M. ELFAROUKI*, N. KHLIL*, I. BENKIRANE**, J. KISSA*
* : Service de parodontologie de CHU de Casablanca.
**: Service d’odontologie conservatrice, CHU de Casablanca.
Faculté de médecine dentaire de Casablanca - Maroc
Université Hassan II
RÉSUMÉ
Les lésions endo-parodontales combinées ou vraies sont le résultat de la coexistence d’une lésion d’origine endodontique et une autre d’origine parodontale sur la même dent. Elles apparaissent habituellement dans un contexte de parodontite généralisée.

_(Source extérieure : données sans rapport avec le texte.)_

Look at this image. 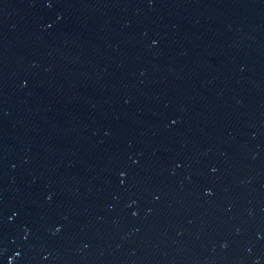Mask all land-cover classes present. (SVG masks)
<instances>
[{
	"label": "water",
	"instance_id": "1",
	"mask_svg": "<svg viewBox=\"0 0 264 264\" xmlns=\"http://www.w3.org/2000/svg\"><path fill=\"white\" fill-rule=\"evenodd\" d=\"M0 264H264V0H0Z\"/></svg>",
	"mask_w": 264,
	"mask_h": 264
}]
</instances>
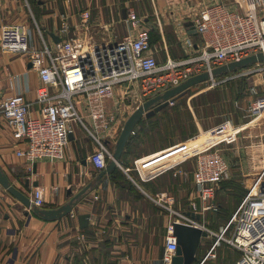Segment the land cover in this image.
I'll list each match as a JSON object with an SVG mask.
<instances>
[{
    "label": "built area",
    "instance_id": "obj_1",
    "mask_svg": "<svg viewBox=\"0 0 264 264\" xmlns=\"http://www.w3.org/2000/svg\"><path fill=\"white\" fill-rule=\"evenodd\" d=\"M234 4L237 8L224 2L202 6L191 20L199 41L193 43L186 37L185 56L173 58L166 55L161 62L156 56L159 51L152 45L150 31L146 28H140L134 35L128 33L113 44L93 43L74 36L60 38L51 47L44 44L42 48H32L23 23H0V51L27 55L39 78L34 104L18 93L0 97V117L11 129L12 137L24 143L15 155L27 163L41 159L61 160L69 134L73 133V125L78 123L96 144L88 159L92 168L99 172L112 155L105 139L119 115L117 107L115 110L106 108L105 100L112 96L116 87H121L125 93L140 91L141 96L148 99L203 72L208 73L205 82H209V87L239 75L255 72L260 75L259 89L254 84L248 88L247 93L252 99L248 100L247 110L262 118L264 59L251 64L255 67L225 76L222 80H216L218 76L212 75V70L221 65L257 53L264 56V0H239ZM89 15L88 10L81 12V26H86ZM124 20L130 26L140 22L133 11H128ZM61 32H69L67 24H62ZM80 111L89 118L91 128ZM260 142L258 145L262 149L256 162L252 161L256 188L250 187L237 212L232 215L233 230L229 237L225 236L224 226L213 233L201 223L200 218L191 215L217 210L214 195L219 182L227 176L230 163L218 147L214 148L216 144L195 157L191 172L194 188L186 210L174 207L176 197L169 192L154 195V203L168 214L160 264H171L175 254L174 222L201 228L207 231L208 236L214 234L216 240L210 251L219 246L220 241L236 249L239 256L231 264H264V140ZM182 177L184 181L188 178L186 174ZM29 200L32 206L42 207L44 187H34ZM69 215L75 217L73 211Z\"/></svg>",
    "mask_w": 264,
    "mask_h": 264
},
{
    "label": "crops",
    "instance_id": "obj_2",
    "mask_svg": "<svg viewBox=\"0 0 264 264\" xmlns=\"http://www.w3.org/2000/svg\"><path fill=\"white\" fill-rule=\"evenodd\" d=\"M235 1L239 0H43L41 3L40 0H2L0 23H4L2 15L5 14L9 19L14 17L15 22L23 23L32 48H42L44 44L48 47L53 46L55 42L50 33L63 39L79 36L93 43L113 44L128 33L134 35L140 28L149 29L148 26H153L160 31L167 28L172 31L175 39L168 43L165 41L163 61L166 55L171 56L170 53H176V50H182L183 55L171 57L185 56L186 37L193 43L199 41L197 36L188 33L186 23L192 20L202 6L224 2L230 4L232 8H237ZM41 6L47 12L42 13L37 21L33 8L37 10ZM147 7L151 9L152 21H149L145 13ZM84 10L89 11V21L86 26H81L80 14ZM128 11H133L140 22L134 26L127 24L124 19ZM30 20L35 26L40 23L41 30L37 27L43 41L41 37L38 41L35 39L34 29L29 27ZM64 23L67 24L69 32L60 33ZM156 56L161 62L158 52ZM28 60L25 54L0 51V97L18 93L34 104L39 78L35 69L31 65L28 66ZM129 93L128 91L125 93L121 87H116L112 96L105 100L106 108L120 109L121 103L129 97ZM80 112L85 123L90 124L89 118ZM119 118L120 115L108 131V135L115 134ZM237 130L238 127L231 128L225 125L206 131L203 135L201 131L172 153L166 150L158 154L161 156L148 155L139 159L137 161L139 169H142L146 176H150L154 170L164 169L186 157V154H195L222 140H229ZM107 143L109 145L110 140ZM23 144L12 137L11 129L0 117V168L11 185L28 197L34 187L43 186L44 204L40 208H57L87 183H93V186L72 208L74 218L67 214L60 219L44 220L28 210L0 185V264H69V255L75 252H83L85 257V260H82L83 264L87 261L91 264V261L95 257L99 259L101 254L104 264H108V260L109 264H160L164 249L156 251L146 246L150 243L153 227L148 219L149 213L144 209L141 216L142 218L146 216V219H135L142 204L131 203L130 206L125 196H118L120 189L114 187L109 174L96 181L99 172L92 168L88 159L96 149V144L81 125L78 123L73 125L72 137L64 148L61 160L41 159L27 163L15 155V151ZM117 167L138 187L139 181L124 171L126 167ZM180 185L177 184L178 187ZM68 189L71 190L70 195L67 194ZM178 196H181L180 193ZM129 209L130 219L123 213L129 212ZM81 213L89 214L88 225L84 228L78 227L76 218ZM165 213L164 220L154 222L155 227L157 223L159 225L163 243L168 221V214ZM122 214L126 217L124 221L120 220ZM137 243H141V246H137ZM107 248L110 250L108 259L103 255Z\"/></svg>",
    "mask_w": 264,
    "mask_h": 264
},
{
    "label": "rangeland",
    "instance_id": "obj_3",
    "mask_svg": "<svg viewBox=\"0 0 264 264\" xmlns=\"http://www.w3.org/2000/svg\"><path fill=\"white\" fill-rule=\"evenodd\" d=\"M42 1L43 0H40V3ZM45 12H47V10L42 6L37 8V10L33 8V14L37 21L38 17ZM145 13H147L149 21H152L151 9L147 7ZM2 19L4 23L15 21L14 17L9 19V16L6 14L2 15ZM30 22L31 25L29 27L34 29L35 39L38 41L40 35L36 28L38 26L41 30L40 23H37L35 26L32 20H30ZM148 27L150 29L152 45L157 47L160 61H162L165 53L163 49L165 41L167 43L171 42V40L175 39V36L172 31L167 28H163V31H160L153 26ZM170 55L181 56L183 55V51L176 50V53H170ZM253 67L255 66L247 65L238 70H233L234 72H229L227 75H218L216 80H222L225 76L240 74L246 68ZM250 84L256 85L259 89L260 75L256 72L251 75H239L214 87H209V82L207 83L205 81L192 85L183 95H179L175 100L169 103L168 106L155 113V120L153 121H156L158 125L150 129L146 128V133L140 136L139 142H136L138 140L134 142L135 147L124 156H121L119 160L120 166L126 167L127 169L124 170L129 173L132 178L138 180L139 183L137 184L138 187L133 184L134 188L124 184L125 187L121 188L123 190H119L118 196H125V198L129 200L128 204L130 206L131 203L142 204V207L140 206L139 208L140 213L138 217L135 216V219H146V216L145 218L141 216V212H143L144 209L149 213L148 219L153 227L150 233V243H147V247L155 249L156 251L163 248L162 234L159 233L158 229L159 225L157 223L155 227L154 222H160L162 219L164 220L166 211L154 203V195L163 191L169 192L176 197L174 207L179 210H184L194 188L191 182V172L197 153L186 154V157L176 161L174 164L164 169L158 168L154 170L151 172L153 174L150 176H146V174L142 172V169H139V162H137V160L148 155L161 156L158 154L166 150L172 153L178 150L185 141L198 135L201 131L203 135L206 131H210L217 127H224L225 125L231 128L239 127V129L233 133L229 140L225 139L216 143L217 146H211L220 149L221 153L229 161L230 168L227 176L219 183L214 195V203L217 206V210L215 212L206 210L198 214H200L201 223L211 232L217 233L219 227L224 226L225 236L229 237L231 234L233 230L232 215L237 212L244 198L249 193L250 187L254 184L253 179L256 178V176L254 174L255 169L253 171L252 168L254 164L252 161L258 158L259 151L262 149L258 144L260 141L262 142L264 140V116L261 118L257 115H252L247 110L248 100L252 99V96L247 93ZM128 95L129 97L124 99L123 103H121L120 109H117V114L120 115V118L115 134L112 136L107 134L108 138H106V140H110L111 142L107 147L111 151L114 148L115 141L125 120L138 105L146 100L141 96L140 91H136V93L130 91ZM87 126L91 128V124L88 123ZM169 139L172 140L170 144L166 142ZM159 145H162L163 148L142 155ZM137 153L141 154L140 157L136 155ZM199 153L200 152H198V154ZM120 171L122 172L121 169ZM184 174L188 177L185 181L182 180V175L184 176ZM122 175L127 178L125 173L122 172ZM120 183L122 182L120 181ZM178 183L181 184L180 187L177 186ZM113 185L114 187L117 186L114 182ZM178 193H180L181 196H178ZM128 211L129 212L123 213H126L127 218L130 219L131 211L130 209ZM125 218V214H122L120 220L124 221ZM215 240L216 237L214 234L200 238L196 251L197 259L192 264H231L238 258L234 248L229 247L224 241H220L219 246H214L210 251ZM126 246H128V248L130 247L129 245ZM137 246H141V243H137ZM107 247H109V245H107ZM207 253L214 254V256L208 255ZM103 255L107 257V259L110 258L109 248L104 251ZM69 257V264H83L82 260H85L83 252H75L73 255L70 254ZM85 264H88V261ZM91 264H104L102 254L99 255V259L95 257V259L91 261Z\"/></svg>",
    "mask_w": 264,
    "mask_h": 264
},
{
    "label": "water",
    "instance_id": "obj_4",
    "mask_svg": "<svg viewBox=\"0 0 264 264\" xmlns=\"http://www.w3.org/2000/svg\"><path fill=\"white\" fill-rule=\"evenodd\" d=\"M188 27V33L191 36H197L193 24L191 21L186 23ZM53 41L55 43L60 41V37L50 33ZM264 56L262 53H257L255 55L247 56L239 61L230 62L225 65H221L212 70V75L218 76L221 74H225L231 72L233 70L243 68L247 65H251L255 62L262 61ZM31 64L28 63V66ZM208 79V73L203 72L196 75H193L181 82L177 86L166 89L160 94H157L153 97H150L143 101L140 105H138L132 113L128 116V118L123 123V126L118 134V137L115 141L114 148L112 150L111 158L108 160L105 168L99 171L96 181H98L103 175L109 174V172L118 165L121 154L124 150L125 144L133 133V129L137 124L138 120L141 117L148 118L155 113L159 112L170 102L173 101V98L181 93H183L186 89L190 88L192 85L197 83L204 82ZM72 137V133L69 134V139ZM36 185V183H34ZM0 185L6 189L12 196H14L20 203H22L28 210H31L32 213L37 215L38 217L44 220H56L60 219L72 210V208L85 196L88 191H90L93 183H87L84 187H82L76 194L70 196L69 200L60 205L57 208L53 209H45L40 207L32 206L29 200V197L11 185L9 179L4 174V172L0 168ZM28 182L26 183V186ZM67 194H71V190H67ZM28 214V212H25ZM192 217L196 219L200 218L199 214H191ZM77 222L79 228H84L88 225L89 214L81 213L77 215ZM173 234L176 237L177 248L175 254L172 256L171 264H192L196 261V251L199 245V241L201 237H207L208 233L201 228L191 226L185 223L174 222L173 223Z\"/></svg>",
    "mask_w": 264,
    "mask_h": 264
},
{
    "label": "trees",
    "instance_id": "obj_5",
    "mask_svg": "<svg viewBox=\"0 0 264 264\" xmlns=\"http://www.w3.org/2000/svg\"><path fill=\"white\" fill-rule=\"evenodd\" d=\"M12 22H15V21H12ZM150 31V30H149ZM150 36H151V34H150ZM151 43H152V39H151ZM189 89V88H188ZM188 89H186L183 93H181V94H179V95H183ZM179 95H177V96H175L174 98H173V100H175ZM154 116L155 115H152V116H150V117H148V118H145V117H141L139 120H138V122H137V124L135 125V127H134V129H133V133L130 135V137L128 138V140H127V142H126V144H125V147H124V150H123V152H122V154H121V156H124L125 154H127L133 147H135V144H134V142L136 141V140H138V141H136V142H139V138H141L140 136L143 134V133H146V128L148 129H150L151 127H156L157 125H158V123L155 121H153V120H155V118H154ZM166 130V129H165ZM182 133V132H181ZM168 144H170L171 142H172V140L171 139H169L168 141H166ZM163 147H162V145H159L158 147H153L152 149H151V151H149V152H146V153H144V154H142V155H146V154H149V153H152V152H154V151H157V150H159V149H162ZM138 157H140V155L141 154H136ZM121 158V157H120ZM120 160V159H119ZM109 175H110V177H111V179H112V181L117 185L116 187H118L119 189H121V188H124L125 187V185L124 184H126V186H129V187H131V188H134V185L132 184V182L129 180V179H127L126 177H123V175H122V172L120 171V169L117 167V166H115L110 172H109ZM120 181L122 182V183H120ZM221 182V181H220ZM219 182V183H220ZM219 185V184H218ZM218 187V186H217ZM217 190V189H216ZM230 247V246H229ZM234 251H236L237 252V256H239V252L236 250V249H234Z\"/></svg>",
    "mask_w": 264,
    "mask_h": 264
},
{
    "label": "bare ground",
    "instance_id": "obj_6",
    "mask_svg": "<svg viewBox=\"0 0 264 264\" xmlns=\"http://www.w3.org/2000/svg\"><path fill=\"white\" fill-rule=\"evenodd\" d=\"M238 129H239V127H238ZM253 180H254V181H253V182H254V184H253V186H252V187H253V190H254V189L256 188L257 178H254Z\"/></svg>",
    "mask_w": 264,
    "mask_h": 264
}]
</instances>
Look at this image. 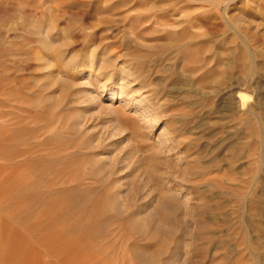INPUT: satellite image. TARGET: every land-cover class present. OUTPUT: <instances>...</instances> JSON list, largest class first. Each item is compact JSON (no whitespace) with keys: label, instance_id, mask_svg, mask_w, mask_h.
Returning <instances> with one entry per match:
<instances>
[{"label":"rangeland","instance_id":"obj_1","mask_svg":"<svg viewBox=\"0 0 264 264\" xmlns=\"http://www.w3.org/2000/svg\"><path fill=\"white\" fill-rule=\"evenodd\" d=\"M0 264H264V0H0Z\"/></svg>","mask_w":264,"mask_h":264}]
</instances>
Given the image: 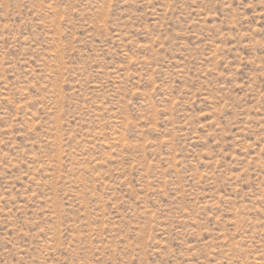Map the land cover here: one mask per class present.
Wrapping results in <instances>:
<instances>
[{"label":"rangeland","instance_id":"obj_1","mask_svg":"<svg viewBox=\"0 0 264 264\" xmlns=\"http://www.w3.org/2000/svg\"><path fill=\"white\" fill-rule=\"evenodd\" d=\"M0 264H264V0H0Z\"/></svg>","mask_w":264,"mask_h":264}]
</instances>
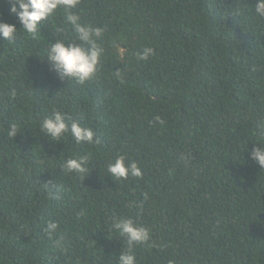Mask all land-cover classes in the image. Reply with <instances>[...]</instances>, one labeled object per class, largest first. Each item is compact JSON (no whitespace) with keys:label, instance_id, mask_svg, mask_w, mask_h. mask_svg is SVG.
<instances>
[{"label":"trees","instance_id":"1","mask_svg":"<svg viewBox=\"0 0 264 264\" xmlns=\"http://www.w3.org/2000/svg\"><path fill=\"white\" fill-rule=\"evenodd\" d=\"M256 3L79 0L33 37L0 0V22L16 26L14 39L0 38V264H117L127 243L112 226L128 217L151 234L133 249L135 264H264V169L250 158L264 146ZM67 13L104 30L83 85L46 58L57 40L82 44ZM145 47L154 55L138 60ZM54 111L95 143L51 140L40 124ZM13 123L20 131L9 138ZM118 156L141 177L112 178ZM76 157L87 158L86 173L65 172Z\"/></svg>","mask_w":264,"mask_h":264},{"label":"clouds","instance_id":"2","mask_svg":"<svg viewBox=\"0 0 264 264\" xmlns=\"http://www.w3.org/2000/svg\"><path fill=\"white\" fill-rule=\"evenodd\" d=\"M78 3L79 0H8L9 12L15 15L21 29L27 35L33 37L37 33L38 25L49 18L55 10L61 7L73 9ZM255 12L264 17V0H257ZM65 18L67 23L72 26L76 39L81 41L82 44H66L62 40H57L55 44L48 47L46 58L60 79H71L83 85L96 74L103 52L97 40L102 38L104 30L80 23L79 17L71 13H67ZM15 32V24L10 25L0 22V38L11 41L14 39ZM153 55L154 49L145 47L142 54H138L137 59L145 61ZM116 76L119 78L120 74ZM12 95H15L14 90ZM65 119L63 113L54 111L42 120L40 131L56 142L66 135H70L77 145L95 143L93 141V131L90 128L81 127L76 120L66 124ZM155 120L162 123L160 117H156ZM19 131L18 126L13 123L7 130V136L13 138ZM256 135L258 138L264 139V119L257 121ZM250 158L256 162L260 169H264V146L254 147ZM86 164L87 158L85 157L68 158L64 161L63 168L66 173L84 174L87 172ZM107 171L116 180L127 179L129 176L139 178L142 175L141 169L135 162L125 164L124 156H118L110 163ZM57 228V223L49 222L44 231L51 238ZM112 228L117 234L124 237L127 243V250L120 253L117 264H135L136 257L133 249L137 245L147 244L150 241L151 234L149 230L138 224L132 217L117 220ZM54 243L57 247L61 246L60 239H56Z\"/></svg>","mask_w":264,"mask_h":264}]
</instances>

La lésion liée à la nécrose pulpaire et celle en rapport avec une maladie parodontale évoluent indépendamment l’une de l’autre et de façon parallèle. Leurs évolutions aux dépens des structures parodontales est telle qu’elles finissent par se rencontrer et fusionner formant ainsi une seule lésion qu’on appelle lésion endo-parodontale vraie (1).
Le but de cet article est d’illustrer la démarche diagnostique et thérapeutique pouvant être adoptée par le chirurgien dentiste devant une telle lésion , et ce, à travers un cas clinique.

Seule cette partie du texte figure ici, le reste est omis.